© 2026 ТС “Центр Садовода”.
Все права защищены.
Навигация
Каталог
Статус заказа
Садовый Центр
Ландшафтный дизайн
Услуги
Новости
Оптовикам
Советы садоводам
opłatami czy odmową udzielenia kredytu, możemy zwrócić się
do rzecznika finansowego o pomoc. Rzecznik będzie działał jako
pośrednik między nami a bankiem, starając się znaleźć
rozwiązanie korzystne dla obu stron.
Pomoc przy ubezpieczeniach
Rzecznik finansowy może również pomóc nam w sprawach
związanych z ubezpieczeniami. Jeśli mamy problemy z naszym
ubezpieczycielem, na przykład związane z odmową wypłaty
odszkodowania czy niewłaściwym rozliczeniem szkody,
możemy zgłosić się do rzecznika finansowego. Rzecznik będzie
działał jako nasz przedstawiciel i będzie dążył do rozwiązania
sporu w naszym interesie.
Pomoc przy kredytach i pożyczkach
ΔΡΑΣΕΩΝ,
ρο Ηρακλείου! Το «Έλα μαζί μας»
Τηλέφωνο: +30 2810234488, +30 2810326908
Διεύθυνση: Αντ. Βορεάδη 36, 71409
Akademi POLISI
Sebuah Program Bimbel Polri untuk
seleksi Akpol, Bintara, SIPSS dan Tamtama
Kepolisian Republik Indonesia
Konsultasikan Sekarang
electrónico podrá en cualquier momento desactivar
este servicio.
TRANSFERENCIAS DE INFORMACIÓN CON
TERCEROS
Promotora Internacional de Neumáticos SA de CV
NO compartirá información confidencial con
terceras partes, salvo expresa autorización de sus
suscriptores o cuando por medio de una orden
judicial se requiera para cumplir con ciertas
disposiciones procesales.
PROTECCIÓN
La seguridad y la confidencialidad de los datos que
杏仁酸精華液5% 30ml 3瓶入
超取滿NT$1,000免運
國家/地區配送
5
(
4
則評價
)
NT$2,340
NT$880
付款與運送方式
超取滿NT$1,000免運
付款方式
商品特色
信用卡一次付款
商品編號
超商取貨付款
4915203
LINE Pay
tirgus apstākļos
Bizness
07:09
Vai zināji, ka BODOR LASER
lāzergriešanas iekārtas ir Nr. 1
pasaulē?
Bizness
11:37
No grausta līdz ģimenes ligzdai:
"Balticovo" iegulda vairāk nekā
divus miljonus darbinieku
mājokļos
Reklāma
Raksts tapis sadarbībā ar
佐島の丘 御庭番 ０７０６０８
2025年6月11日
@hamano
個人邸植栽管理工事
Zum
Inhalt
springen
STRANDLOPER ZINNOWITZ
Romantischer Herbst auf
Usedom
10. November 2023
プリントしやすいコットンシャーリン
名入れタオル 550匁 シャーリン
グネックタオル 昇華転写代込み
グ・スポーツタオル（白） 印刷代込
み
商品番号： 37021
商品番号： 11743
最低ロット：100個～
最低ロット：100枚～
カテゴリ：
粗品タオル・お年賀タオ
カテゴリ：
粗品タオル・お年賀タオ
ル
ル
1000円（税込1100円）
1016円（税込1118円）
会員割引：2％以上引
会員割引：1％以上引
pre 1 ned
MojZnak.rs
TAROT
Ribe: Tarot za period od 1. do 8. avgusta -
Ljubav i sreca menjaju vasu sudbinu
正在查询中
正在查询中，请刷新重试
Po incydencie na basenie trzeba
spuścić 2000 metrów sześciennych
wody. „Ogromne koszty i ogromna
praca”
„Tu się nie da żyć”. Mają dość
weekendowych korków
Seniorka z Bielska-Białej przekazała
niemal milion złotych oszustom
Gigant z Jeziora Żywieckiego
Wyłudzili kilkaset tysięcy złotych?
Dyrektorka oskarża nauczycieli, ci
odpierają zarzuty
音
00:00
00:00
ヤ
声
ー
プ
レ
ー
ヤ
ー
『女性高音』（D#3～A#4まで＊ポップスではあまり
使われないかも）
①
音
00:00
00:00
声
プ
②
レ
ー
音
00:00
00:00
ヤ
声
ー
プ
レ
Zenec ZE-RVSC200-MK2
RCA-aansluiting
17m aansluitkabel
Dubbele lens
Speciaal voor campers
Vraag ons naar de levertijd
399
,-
* * *
Task directions — Retype every line of the records above, keeping each character and line break unchanged.

Result for this exercise —
© 2026 ТС “Центр Садовода”.
Все права защищены.
Навигация
Каталог
Статус заказа
Садовый Центр
Ландшафтный дизайн
Услуги
Новости
Оптовикам
Советы садоводам
opłatami czy odmową udzielenia kredytu, możemy zwrócić się
do rzecznika finansowego o pomoc. Rzecznik będzie działał jako
pośrednik między nami a bankiem, starając się znaleźć
rozwiązanie korzystne dla obu stron.
Pomoc przy ubezpieczeniach
Rzecznik finansowy może również pomóc nam w sprawach
związanych z ubezpieczeniami. Jeśli mamy problemy z naszym
ubezpieczycielem, na przykład związane z odmową wypłaty
odszkodowania czy niewłaściwym rozliczeniem szkody,
możemy zgłosić się do rzecznika finansowego. Rzecznik będzie
działał jako nasz przedstawiciel i będzie dążył do rozwiązania
sporu w naszym interesie.
Pomoc przy kredytach i pożyczkach
ΔΡΑΣΕΩΝ,
ρο Ηρακλείου! Το «Έλα μαζί μας»
Τηλέφωνο: +30 2810234488, +30 2810326908
Διεύθυνση: Αντ. Βορεάδη 36, 71409
Akademi POLISI
Sebuah Program Bimbel Polri untuk
seleksi Akpol, Bintara, SIPSS dan Tamtama
Kepolisian Republik Indonesia
Konsultasikan Sekarang
electrónico podrá en cualquier momento desactivar
este servicio.
TRANSFERENCIAS DE INFORMACIÓN CON
TERCEROS
Promotora Internacional de Neumáticos SA de CV
NO compartirá información confidencial con
terceras partes, salvo expresa autorización de sus
suscriptores o cuando por medio de una orden
judicial se requiera para cumplir con ciertas
disposiciones procesales.
PROTECCIÓN
La seguridad y la confidencialidad de los datos que
杏仁酸精華液5% 30ml 3瓶入
超取滿NT$1,000免運
國家/地區配送
5
(
4
則評價
)
NT$2,340
NT$880
付款與運送方式
超取滿NT$1,000免運
付款方式
商品特色
信用卡一次付款
商品編號
超商取貨付款
4915203
LINE Pay
tirgus apstākļos
Bizness
07:09
Vai zināji, ka BODOR LASER
lāzergriešanas iekārtas ir Nr. 1
pasaulē?
Bizness
11:37
No grausta līdz ģimenes ligzdai:
"Balticovo" iegulda vairāk nekā
divus miljonus darbinieku
mājokļos
Reklāma
Raksts tapis sadarbībā ar
佐島の丘 御庭番 ０７０６０８
2025年6月11日
@hamano
個人邸植栽管理工事
Zum
Inhalt
springen
STRANDLOPER ZINNOWITZ
Romantischer Herbst auf
Usedom
10. November 2023
プリントしやすいコットンシャーリン
名入れタオル 550匁 シャーリン
グネックタオル 昇華転写代込み
グ・スポーツタオル（白） 印刷代込
み
商品番号： 37021
商品番号： 11743
最低ロット：100個～
最低ロット：100枚～
カテゴリ：
粗品タオル・お年賀タオ
カテゴリ：
粗品タオル・お年賀タオ
ル
ル
1000円（税込1100円）
1016円（税込1118円）
会員割引：2％以上引
会員割引：1％以上引
pre 1 ned
MojZnak.rs
TAROT
Ribe: Tarot za period od 1. do 8. avgusta -
Ljubav i sreca menjaju vasu sudbinu
正在查询中
正在查询中，请刷新重试
Po incydencie na basenie trzeba
spuścić 2000 metrów sześciennych
wody. „Ogromne koszty i ogromna
praca”
„Tu się nie da żyć”. Mają dość
weekendowych korków
Seniorka z Bielska-Białej przekazała
niemal milion złotych oszustom
Gigant z Jeziora Żywieckiego
Wyłudzili kilkaset tysięcy złotych?
Dyrektorka oskarża nauczycieli, ci
odpierają zarzuty
音
00:00
00:00
ヤ
声
ー
プ
レ
ー
ヤ
ー
『女性高音』（D#3～A#4まで＊ポップスではあまり
使われないかも）
①
音
00:00
00:00
声
プ
②
レ
ー
音
00:00
00:00
ヤ
声
ー
プ
レ
Zenec ZE-RVSC200-MK2
RCA-aansluiting
17m aansluitkabel
Dubbele lens
Speciaal voor campers
Vraag ons naar de levertijd
399
,-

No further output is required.